Cidades

Justiça mantém cassação de aposentadoria da ex-delegada Martha Vargas

Servidora foi condenada por fraude processual no Crime da 113 Sul

Gabriela Sales - Especial para o Correio
postado em 26/03/2019 19:51

Ex-delegada teve aposentadoria cassada devido a condenação em fraude processual O Conselho Especial do Tribunal de Justiça do Distrito Federal e dos Territórios (TJDFT) negou, nesta terça-feira (26/3), o pedido de liminar da ex-delegada Martha Vargas para revogar a cassação da aposentadoria dela. Em setembro de 2018, a servidora teve o benefício retirado por ter sido condenada em segunda instância pelo crime de má conduta administrativa no caso que investigou e ficou conhceido como Crime da 113 Sul. A ex-policial civil ainda espera pelo julgamento do mérito, que não tem data marcada.

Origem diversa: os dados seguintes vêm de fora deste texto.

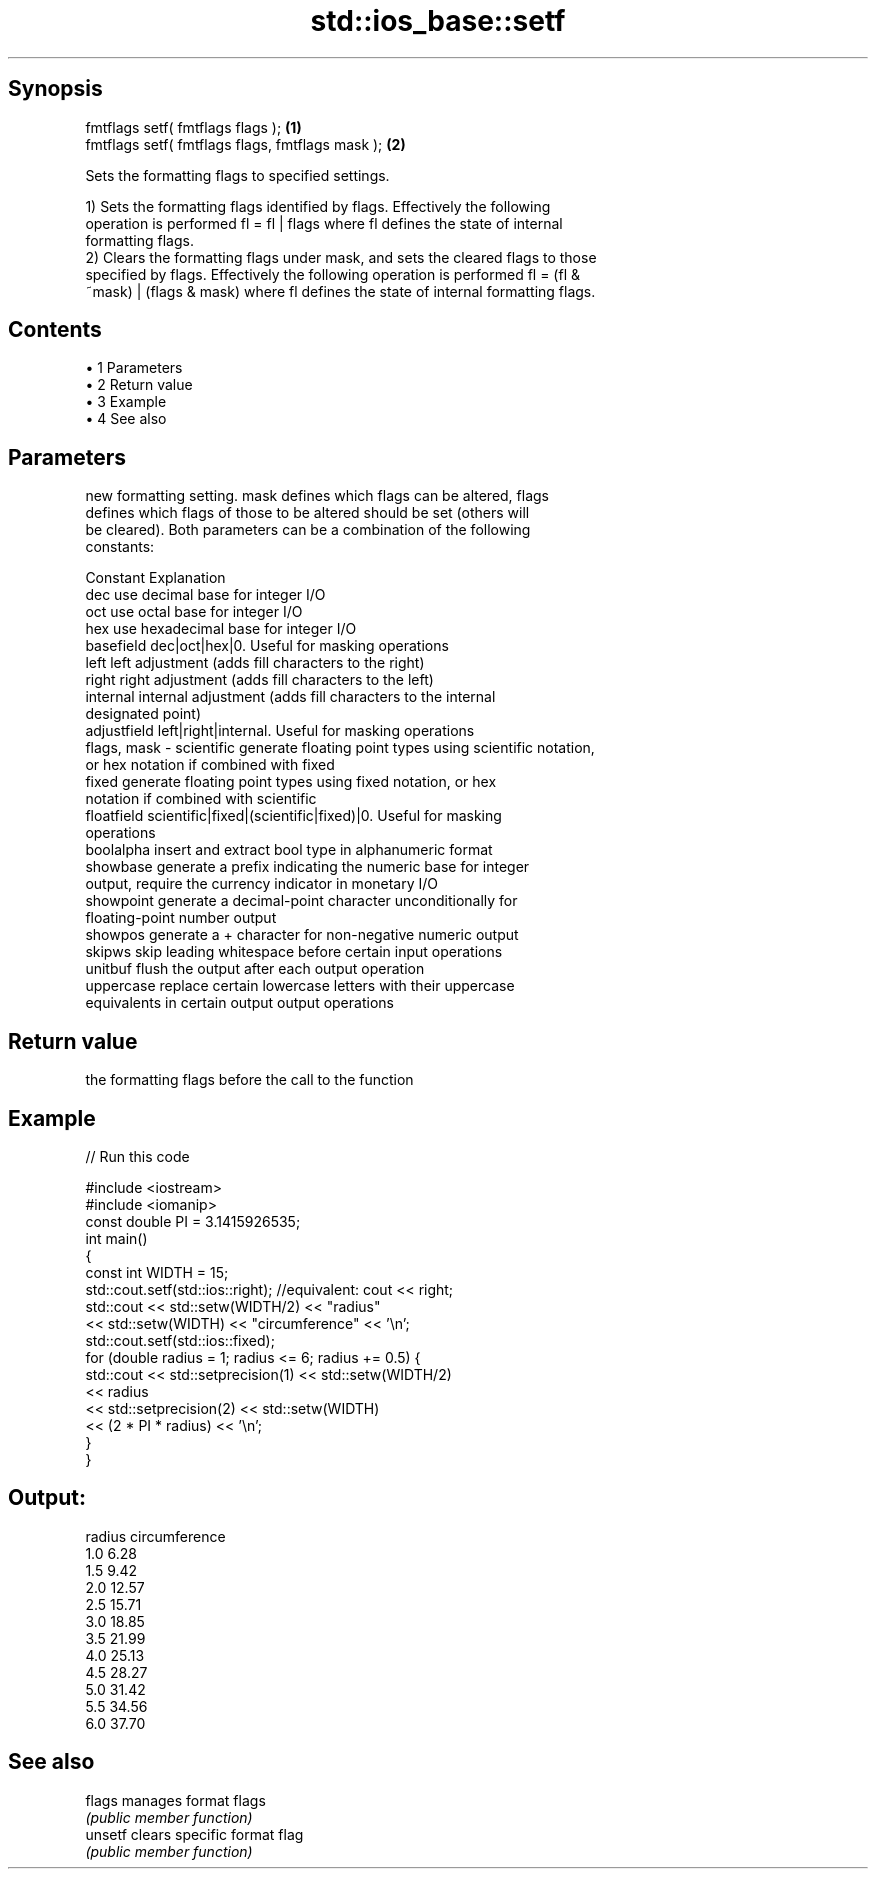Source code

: .TH std::ios_base::setf 3 "Apr 19 2014" "1.0.0" "C++ Standard Libary"
.SH Synopsis
   fmtflags setf( fmtflags flags );                \fB(1)\fP
   fmtflags setf( fmtflags flags, fmtflags mask ); \fB(2)\fP

   Sets the formatting flags to specified settings.

   1) Sets the formatting flags identified by flags. Effectively the following
   operation is performed fl = fl | flags where fl defines the state of internal
   formatting flags.
   2) Clears the formatting flags under mask, and sets the cleared flags to those
   specified by flags. Effectively the following operation is performed fl = (fl &
   ~mask) | (flags & mask) where fl defines the state of internal formatting flags.

.SH Contents

     • 1 Parameters
     • 2 Return value
     • 3 Example
     • 4 See also

.SH Parameters

                 new formatting setting. mask defines which flags can be altered, flags
                 defines which flags of those to be altered should be set (others will
                 be cleared). Both parameters can be a combination of the following
                 constants:

                 Constant    Explanation
                 dec         use decimal base for integer I/O
                 oct         use octal base for integer I/O
                 hex         use hexadecimal base for integer I/O
                 basefield   dec|oct|hex|0. Useful for masking operations
                 left        left adjustment (adds fill characters to the right)
                 right       right adjustment (adds fill characters to the left)
                 internal    internal adjustment (adds fill characters to the internal
                             designated point)
                 adjustfield left|right|internal. Useful for masking operations
   flags, mask - scientific  generate floating point types using scientific notation,
                             or hex notation if combined with fixed
                 fixed       generate floating point types using fixed notation, or hex
                             notation if combined with scientific
                 floatfield  scientific|fixed|(scientific|fixed)|0. Useful for masking
                             operations
                 boolalpha   insert and extract bool type in alphanumeric format
                 showbase    generate a prefix indicating the numeric base for integer
                             output, require the currency indicator in monetary I/O
                 showpoint   generate a decimal-point character unconditionally for
                             floating-point number output
                 showpos     generate a + character for non-negative numeric output
                 skipws      skip leading whitespace before certain input operations
                 unitbuf     flush the output after each output operation
                 uppercase   replace certain lowercase letters with their uppercase
                             equivalents in certain output output operations

.SH Return value

   the formatting flags before the call to the function

.SH Example

   
// Run this code

 #include <iostream>
 #include <iomanip>
  
 const double PI = 3.1415926535;
  
 int main()
 {
     const int WIDTH = 15;
  
     std::cout.setf(std::ios::right);  //equivalent: cout << right;
     std::cout << std::setw(WIDTH/2) << "radius"
               << std::setw(WIDTH) << "circumference" << '\\n';
  
     std::cout.setf(std::ios::fixed);
     for (double radius = 1; radius <= 6; radius += 0.5) {
         std::cout << std::setprecision(1) << std::setw(WIDTH/2)
                   << radius
                   << std::setprecision(2) << std::setw(WIDTH)
                   << (2 * PI * radius) << '\\n';
     }
 }

.SH Output:

 radius  circumference
     1.0           6.28
     1.5           9.42
     2.0          12.57
     2.5          15.71
     3.0          18.85
     3.5          21.99
     4.0          25.13
     4.5          28.27
     5.0          31.42
     5.5          34.56
     6.0          37.70

.SH See also

   flags  manages format flags
          \fI(public member function)\fP
   unsetf clears specific format flag
          \fI(public member function)\fP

A delegada impetrou mandado de segurança, com caráter liminar, o pedido de nulidade do ato de cassação de sua aposentadoria. Ela ela alegou que o ato de cassação violava seu direito líquido e certo ao recebimento do benefício, bem como afrontava a legislação específica, referente à concessão de aposentadoria para servidores públicos.
O pedido liminar foi negado, razão pela qual a delegada interpôs recurso para que a questão fosse analisada pelo órgão colegiado. O Ministério Público do Distrito Federal e Territórios, por sua vez, apresentou parecer contrário ao pedido da impetrante.
A maioria dos desembargadores aderu ao voto do relator que, no mesmo sentido da manifestação do MPDFT, entendeu que não houve ilegalidade no ato que aplicou a penalidade. Em seu voto, o relator registrou: ;No caso, a aplicação da pena de cassação da aposentadoria foi precedida do devido processo administrativo disciplinar, com garantia de ampla defesa e contraditório, no qual foi apurada a gravidade das condutas imputadas a impetrante, tipificadas nos art. 43 XI (cometer a pessoa estranha a repartição, fora dos casos previstos em lei, o desempenho de encargo que lhe competir ou aos seus subordinados); art. 43 XXXVIII (maltratar preso sob sua guarda ou usar de violência desnecessária no exercício da função policial); art. 43 XLVIII (prevalecer-se, abusivamente, da condição de funcionário policial), todos da Lei 4.878/65 (Dispõe sobre o regime jurídico peculiar dos funcionários policiais civis da União e do Distrito Federal)".
Entenda o caso.
Martha Vargas foi condenada em segunda instância a 16 anos de prisão pelos crimes de fraude processual, falsidade ideológica, tortura e violação de sigilo funcional durante a condução das investigações do triplo assassinato da 113 Sul.
De acordo com a denúncia dos promotores do Núcleo de Investigação e Controle da Atividade Policial (NCAP), Martha Vargas plantou provas para incriminar pessoas inocentes, além de outras irregularidades graves, durante o inquérito sobre a morte do ex-ministro José Guilherme Villella, da mulher dele, Maria Villela, e da funcionária do apartamento na 113 Sul, Francisca Nascimento Silva.